When these conditioned rats were then put in a different setting in which they could avoid the shocks, they didn’t even try. They had stopped assessing the situation and acted as if they were helpless, even when they were not.

In a companion study, the element of control was the key: when unconditioned rats were given a warning before the shock occurred, the rats fared better. They were less stressed and rested between shocks. As you might imagine, the group that was allowed to avoid the shock altogether showed the least frustration, aging, and behavior change.

Seligman then asked himself, if animals can learn helplessness, can they learn hopefulness? If so, how much like rats are people in this respect? Seligman, with others, went on to develop cognitive therapy, a process by which insight and self-discovery lead to a reshaping of a person’s attitude. Clinically depressed patients were taught how to look at situations in a different light, identify the control they had over various situations, and reframe their actions and responses.

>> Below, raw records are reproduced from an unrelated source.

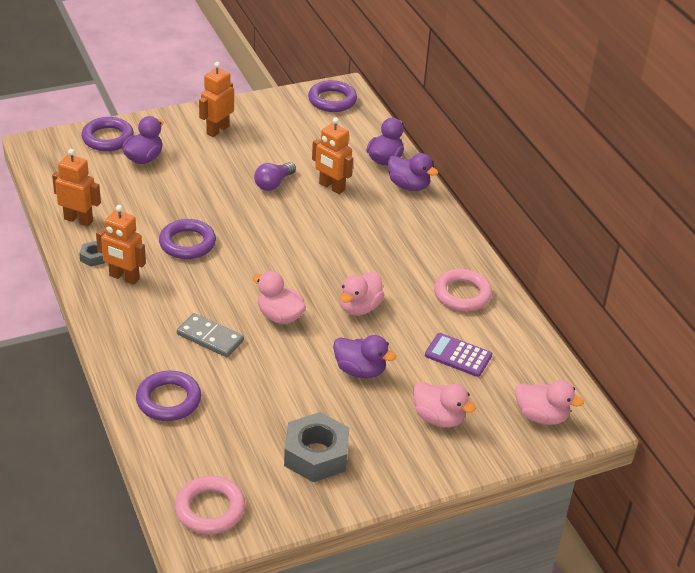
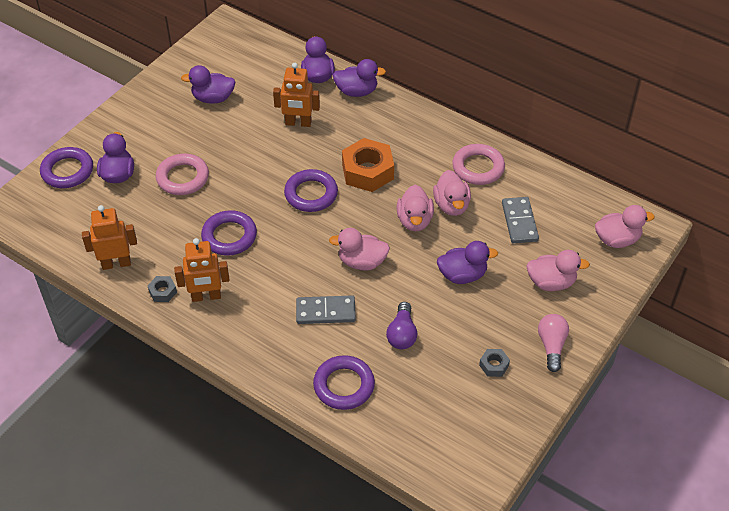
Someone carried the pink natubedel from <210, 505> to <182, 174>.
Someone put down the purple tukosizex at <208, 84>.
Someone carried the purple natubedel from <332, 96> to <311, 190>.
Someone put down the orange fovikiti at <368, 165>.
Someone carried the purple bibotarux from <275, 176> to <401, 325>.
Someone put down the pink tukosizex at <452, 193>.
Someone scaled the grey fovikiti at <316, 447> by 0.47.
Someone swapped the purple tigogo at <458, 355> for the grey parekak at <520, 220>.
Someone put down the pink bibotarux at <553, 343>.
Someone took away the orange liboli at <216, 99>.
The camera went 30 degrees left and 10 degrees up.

Depressed people often feel that they have no control over their lives. By learning how to realistically assess the range of options available to them, patients became more resourceful in coping with regular living situations.

Results were seen within three months. The patients’ attitudes improved, their energy level and responsiveness increased, and they started making stronger choices for themselves. Today, cognitive therapy is a mainstay in psychological treatment, although detractors still challenge it, insisting that there must be more to fixing what ails seriously depressed people than guiding them to a more optimistic attitude; however, through their patients, many psychologists join Seligman in routinely demonstrating that, just as people can learn helplessness, they can learn hopefulness.

We can change our minds, as well as our opinions, by changing our perceptions. It requires learning to use the freedom that we do have to affect the atmosphere and content of our lives. This is a self-fulfilling prophecy of the brightest kind. Pessimists give up; optimists persevere. Their hopeful attitude keeps them in the game, using every play, inning, and sales call as a fresh opportunity to improve the outcome.

Met Life found that optimism also makes a good bottom line. Its earnings grew almost immediately after Seligman’s hiring procedures were initiated. This makes optimism big business. It also suggests that anyone with economic success as a goal might benefit by inspecting his or her underlying attitude about life.

Seligman has observed that optimists don’t get stale because they tend to stay “in the moment.” When they do step out of the present, they step forward toward the future, not into the past with its festering memories and old aches. Someone with hope for the future learns that getting what you want requires action, in addition to reflection or insight, whether it is something tangible, such as meeting a quota or getting a raise, or something intangible, such as happiness or peace of mind.

Making dreams come true or just getting through the day with dignity and satisfaction can happen only by using the present to shape the future. As Peter Drucker once said, “The best way to predict the future is to create it.” John Locke said, “A sound mind in a sound body is a short but complete description of a happy life.”

To make a body sound and keep it that way requires exercise, preferably every day. We deteriorate, both physically and mentally, unless we use ourselves. Stop the effort, and the gains go away rapidly.

Intelligence and emotion are similar. Use them, and they become stronger and more flexible. Optimism naturally flows when both are healthy. Like Seligman’s rats, we will learn passivity and accept life’s shocks without going for the exit – unless we remember that we do have control, at least over our attitude.